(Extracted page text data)
--- START ---
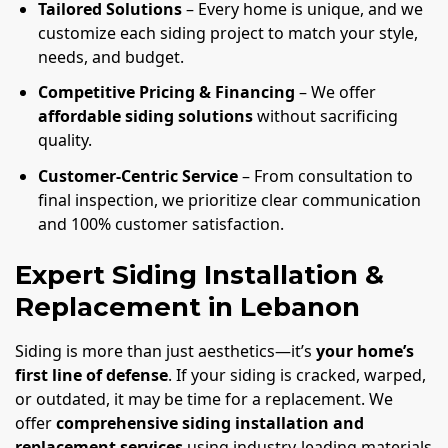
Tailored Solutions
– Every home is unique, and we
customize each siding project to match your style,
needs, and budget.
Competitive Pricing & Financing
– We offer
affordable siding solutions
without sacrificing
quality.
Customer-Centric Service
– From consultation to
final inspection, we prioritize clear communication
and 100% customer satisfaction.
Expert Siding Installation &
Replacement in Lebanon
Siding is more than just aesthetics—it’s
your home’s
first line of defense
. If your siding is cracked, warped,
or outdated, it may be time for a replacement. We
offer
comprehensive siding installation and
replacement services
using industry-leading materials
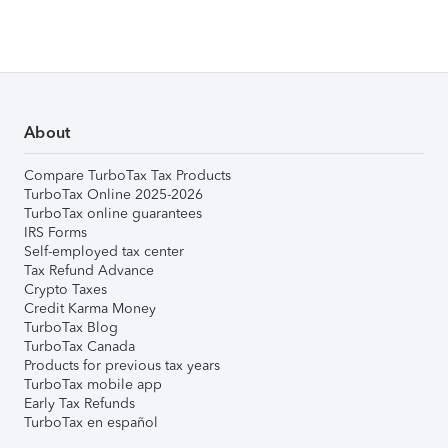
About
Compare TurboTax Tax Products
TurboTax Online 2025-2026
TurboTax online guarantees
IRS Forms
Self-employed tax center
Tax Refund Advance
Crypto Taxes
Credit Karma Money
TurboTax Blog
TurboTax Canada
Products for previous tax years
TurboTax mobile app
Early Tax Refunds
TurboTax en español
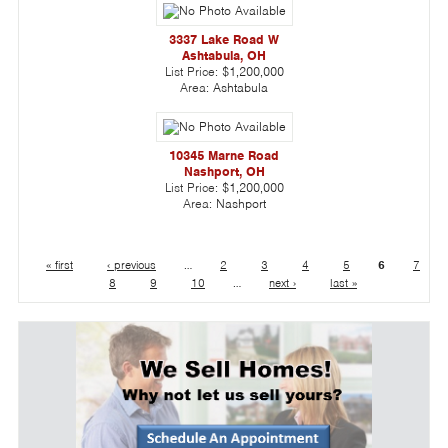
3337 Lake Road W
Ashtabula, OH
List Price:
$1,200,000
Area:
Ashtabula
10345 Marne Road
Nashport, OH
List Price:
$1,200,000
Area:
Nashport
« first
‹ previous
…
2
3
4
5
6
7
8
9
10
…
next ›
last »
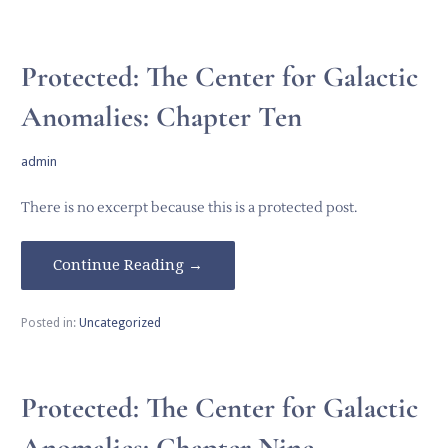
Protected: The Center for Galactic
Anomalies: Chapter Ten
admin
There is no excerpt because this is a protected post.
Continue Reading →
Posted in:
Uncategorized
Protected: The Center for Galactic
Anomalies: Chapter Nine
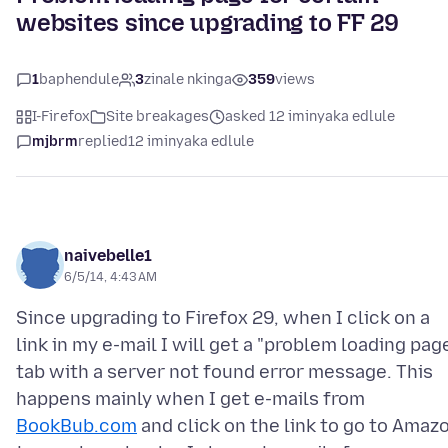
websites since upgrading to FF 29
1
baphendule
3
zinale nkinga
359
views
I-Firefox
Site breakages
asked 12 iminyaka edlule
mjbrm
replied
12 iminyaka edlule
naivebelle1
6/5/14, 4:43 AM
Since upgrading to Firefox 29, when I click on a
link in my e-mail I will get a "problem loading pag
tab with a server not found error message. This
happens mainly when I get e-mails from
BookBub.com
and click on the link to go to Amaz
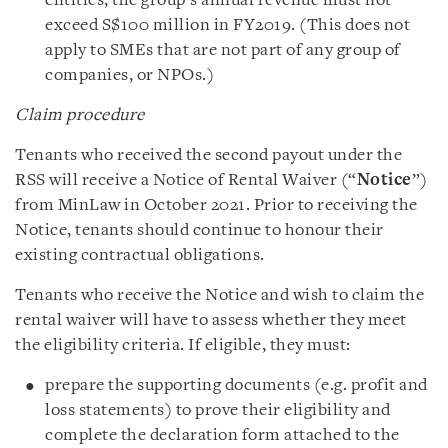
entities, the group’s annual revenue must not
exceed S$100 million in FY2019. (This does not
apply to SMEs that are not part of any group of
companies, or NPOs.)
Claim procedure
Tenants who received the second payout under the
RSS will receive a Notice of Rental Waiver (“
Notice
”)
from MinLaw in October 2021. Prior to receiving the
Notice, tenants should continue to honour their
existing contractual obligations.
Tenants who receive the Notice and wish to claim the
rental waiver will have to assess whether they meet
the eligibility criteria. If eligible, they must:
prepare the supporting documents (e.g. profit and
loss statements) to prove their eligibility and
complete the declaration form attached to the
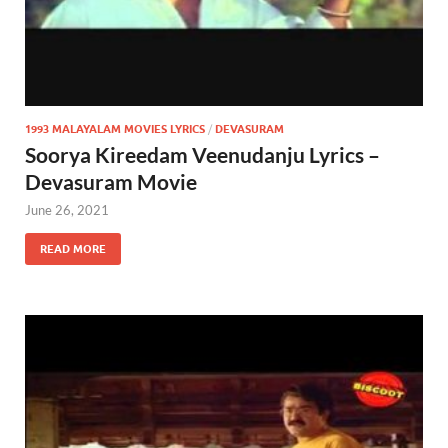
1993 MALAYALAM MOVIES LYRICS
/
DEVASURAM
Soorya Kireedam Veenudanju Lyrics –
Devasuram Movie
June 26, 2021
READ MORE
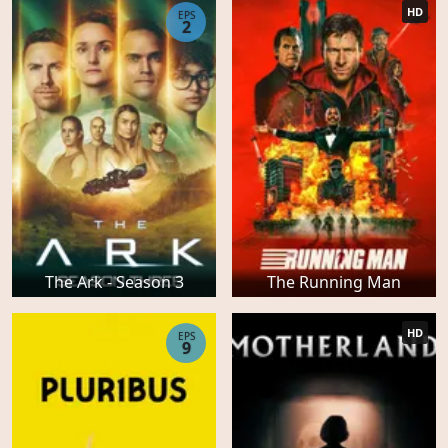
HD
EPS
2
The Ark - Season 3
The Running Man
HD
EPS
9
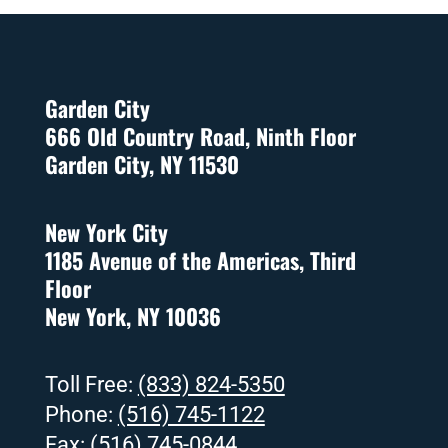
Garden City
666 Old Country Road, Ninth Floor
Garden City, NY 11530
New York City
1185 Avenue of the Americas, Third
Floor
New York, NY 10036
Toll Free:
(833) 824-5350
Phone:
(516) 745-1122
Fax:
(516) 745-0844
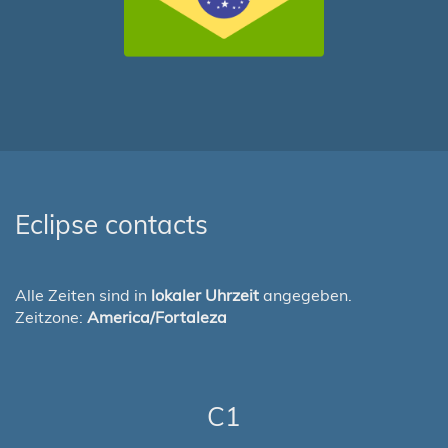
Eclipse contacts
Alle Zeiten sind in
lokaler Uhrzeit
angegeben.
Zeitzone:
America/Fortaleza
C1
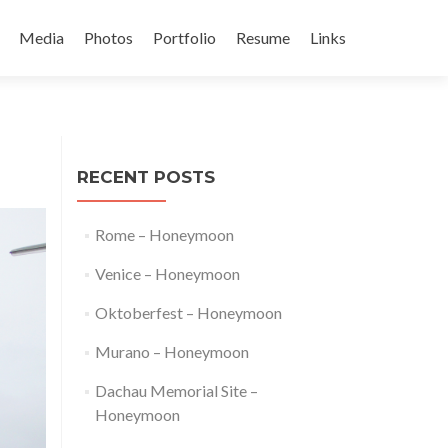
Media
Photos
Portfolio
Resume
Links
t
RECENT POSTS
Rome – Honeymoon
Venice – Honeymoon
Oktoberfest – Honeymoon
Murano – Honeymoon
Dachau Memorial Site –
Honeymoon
--- END ---
→ **Work to be completed**: Read through the data and copy every line where "must" shows up.

→ **Written response**:
entities, the group’s annual revenue must not
the eligibility criteria. If eligible, they must:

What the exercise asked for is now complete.